_TASKS FOR THIS EXERCISE_.
**A)** According to the profile of Elmore Leonard below, in what year did he move to Detroit?
**B)** Translate this sentence from the profile of Elmore Leonard into Spanish: "Leonard's latest novel, Tishomingo Blues, features a high diver, a Detroit con artist, roughneck Southern criminals, and a Civil War reenactment."
**C)** Write a continuation of the Elmore Leonard profile below, picking up after its final sentence.
(TEXT EXCERPT)
Elmore Leonard

Author Elmore Leonard is living proof that there are exceptions to F. Scott Fitzgerald's line about American lives having no second acts. As Leonard has gotten older, he's gained literary celebrity and indirect Hollywood clout, all by following the path he was on all along. Born in New Orleans in 1925, Leonard found a permanent home and a permanent nickname, "Dutch," upon moving to Detroit in 1934. After serving in WWII, he began writing Westerns, turning out novels and short stories like "3:10 To Yuma" while working for an ad agency and, later, Encyclopedia Britannica Films. In the mid-'60s, as the market for Westerns waned, Leonard switched to crime fiction with The Big Bounce. In the following years, he alternated writing screenplays and novels, sometimes adapting his own work. In the early '80s, Leonard began to receive mainstream recognition for pairing humor and inimitable dialogue with convincingly gritty crimescapes; the combination carried over well into films like Get Shorty, Jackie Brown, and Out Of Sight. Leonard's latest novel, Tishomingo Blues, features a high diver, a Detroit con artist, roughneck Southern criminals, and a Civil War reenactment. In all likelihood, only Leonard could make such disparate elements work together, even if–as he explains in a recent interview with The Onion A.V. Club–he simply makes it up as he goes along.
(End TEXT EXCERPT)
(THE DATA)
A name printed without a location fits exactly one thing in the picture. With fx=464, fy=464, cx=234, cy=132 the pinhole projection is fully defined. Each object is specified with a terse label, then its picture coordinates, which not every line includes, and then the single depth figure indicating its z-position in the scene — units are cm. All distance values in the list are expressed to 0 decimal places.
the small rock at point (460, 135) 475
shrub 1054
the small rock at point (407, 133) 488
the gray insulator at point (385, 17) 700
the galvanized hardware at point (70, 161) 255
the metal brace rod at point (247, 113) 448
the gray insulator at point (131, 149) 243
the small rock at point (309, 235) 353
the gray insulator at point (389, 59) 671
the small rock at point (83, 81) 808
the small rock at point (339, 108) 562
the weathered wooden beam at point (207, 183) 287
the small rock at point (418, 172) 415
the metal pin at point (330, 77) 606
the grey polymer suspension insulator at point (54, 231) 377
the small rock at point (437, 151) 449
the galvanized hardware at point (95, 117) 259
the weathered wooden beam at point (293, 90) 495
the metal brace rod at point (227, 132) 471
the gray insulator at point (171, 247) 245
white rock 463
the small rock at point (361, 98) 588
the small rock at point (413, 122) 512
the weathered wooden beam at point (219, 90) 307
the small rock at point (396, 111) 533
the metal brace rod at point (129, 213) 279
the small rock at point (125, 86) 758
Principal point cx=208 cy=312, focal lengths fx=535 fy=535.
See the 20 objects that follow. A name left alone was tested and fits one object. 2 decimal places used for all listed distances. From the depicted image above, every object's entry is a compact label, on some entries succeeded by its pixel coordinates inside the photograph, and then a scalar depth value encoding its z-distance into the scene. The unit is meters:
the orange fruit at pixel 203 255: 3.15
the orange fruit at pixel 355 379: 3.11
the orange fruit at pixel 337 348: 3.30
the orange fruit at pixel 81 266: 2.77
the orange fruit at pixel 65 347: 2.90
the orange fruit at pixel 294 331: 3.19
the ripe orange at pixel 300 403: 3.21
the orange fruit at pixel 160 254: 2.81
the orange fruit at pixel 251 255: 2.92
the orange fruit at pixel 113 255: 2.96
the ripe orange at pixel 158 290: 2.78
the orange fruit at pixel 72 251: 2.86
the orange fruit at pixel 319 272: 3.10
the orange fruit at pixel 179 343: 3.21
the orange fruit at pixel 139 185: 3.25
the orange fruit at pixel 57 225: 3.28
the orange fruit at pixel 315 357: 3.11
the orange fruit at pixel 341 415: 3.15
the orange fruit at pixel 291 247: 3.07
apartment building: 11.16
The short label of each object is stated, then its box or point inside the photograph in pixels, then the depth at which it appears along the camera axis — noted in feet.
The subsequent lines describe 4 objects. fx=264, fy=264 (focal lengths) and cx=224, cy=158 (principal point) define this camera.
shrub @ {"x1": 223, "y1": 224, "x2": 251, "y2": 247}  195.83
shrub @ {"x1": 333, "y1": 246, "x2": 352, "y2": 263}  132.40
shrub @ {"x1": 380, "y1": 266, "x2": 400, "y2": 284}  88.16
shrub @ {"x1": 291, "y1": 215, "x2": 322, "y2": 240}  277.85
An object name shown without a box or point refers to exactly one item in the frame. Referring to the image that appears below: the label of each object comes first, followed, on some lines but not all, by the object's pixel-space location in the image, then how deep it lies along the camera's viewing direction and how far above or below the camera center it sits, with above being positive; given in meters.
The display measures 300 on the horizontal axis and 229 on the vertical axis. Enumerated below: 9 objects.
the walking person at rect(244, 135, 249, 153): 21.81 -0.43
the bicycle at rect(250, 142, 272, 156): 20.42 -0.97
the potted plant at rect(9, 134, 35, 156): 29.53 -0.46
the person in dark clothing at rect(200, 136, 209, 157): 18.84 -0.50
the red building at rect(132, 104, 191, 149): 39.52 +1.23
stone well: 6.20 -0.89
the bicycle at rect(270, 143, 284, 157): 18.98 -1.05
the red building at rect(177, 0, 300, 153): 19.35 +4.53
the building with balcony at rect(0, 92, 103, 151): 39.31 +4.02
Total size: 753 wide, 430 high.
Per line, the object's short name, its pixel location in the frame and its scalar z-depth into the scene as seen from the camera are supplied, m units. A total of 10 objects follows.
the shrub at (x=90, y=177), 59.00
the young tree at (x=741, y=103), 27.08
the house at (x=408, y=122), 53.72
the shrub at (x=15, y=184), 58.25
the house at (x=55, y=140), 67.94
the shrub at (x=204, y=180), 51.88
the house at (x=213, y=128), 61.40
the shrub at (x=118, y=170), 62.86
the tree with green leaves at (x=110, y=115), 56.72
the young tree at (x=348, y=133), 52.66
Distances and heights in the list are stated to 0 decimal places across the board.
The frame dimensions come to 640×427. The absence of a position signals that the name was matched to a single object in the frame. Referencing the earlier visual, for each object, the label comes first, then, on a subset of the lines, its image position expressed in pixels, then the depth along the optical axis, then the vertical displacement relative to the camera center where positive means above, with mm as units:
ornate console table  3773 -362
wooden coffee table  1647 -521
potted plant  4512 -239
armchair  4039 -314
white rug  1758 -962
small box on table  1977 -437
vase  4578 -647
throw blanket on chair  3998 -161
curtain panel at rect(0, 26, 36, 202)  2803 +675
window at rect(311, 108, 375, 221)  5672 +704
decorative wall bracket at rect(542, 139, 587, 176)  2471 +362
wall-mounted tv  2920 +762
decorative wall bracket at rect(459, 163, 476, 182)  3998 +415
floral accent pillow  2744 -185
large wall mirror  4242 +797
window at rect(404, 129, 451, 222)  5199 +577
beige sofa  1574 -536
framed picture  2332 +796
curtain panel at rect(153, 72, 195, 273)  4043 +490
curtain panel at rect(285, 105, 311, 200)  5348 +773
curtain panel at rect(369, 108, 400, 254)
(End THE DATA)
_RESULTS OF THE EXERCISE_.
**A)** 1934

**B)** La novela más reciente de Leonard, Tishomingo Blues, presenta a un clavadista de gran altura, un estafador de Detroit, criminales sureños rudos y una recreación de la Guerra Civil.

**C)**
The Onion: You used to write two hours each day before going to work?

Elmore Leonard: That was back in the '50s.

O: What's your schedule like now?

EL: Now it's 9:30 or 10 a.m. until 6.

O: That's just steady writing?

EL: Yeah, but back then I could write a page an hour. Now I can't. I write maybe four pages a day. Five is a real good day, in eight hours.

O: Why do you think that is?

EL: Because it gets harder. You don't want to repeat yourself, and you're trying to make it better. Back 50 years ago, I didn't know any better. You could write a page an hour.

O: What was it like making the transition from Westerns to crime in the '60s?

EL: I had to make a transition, because the Western market was gone, because of television. I felt I was through with Westerns anyway, even though I did three more. The last one was in '79, called Gunsights. I used to refer to that as if it were full of outtakes from the other Westerns.

O: Though it's one of your contemporary Detroit novels, City Primeval, which follows it, is still very much a Western, isn't it?

EL: It is. It's an Eastern Western, and it's the only Western I ever wrote, Eastern or Western, that has the showdown at the end where they're facing each other and they're gonna go for their guns. I never did that in any of my stories, because if you want to shoot somebody, you don't meet them in the street and somebody counts to three.

O: A lot of readers see City Primeval as a turning point for your writing. Would you agree?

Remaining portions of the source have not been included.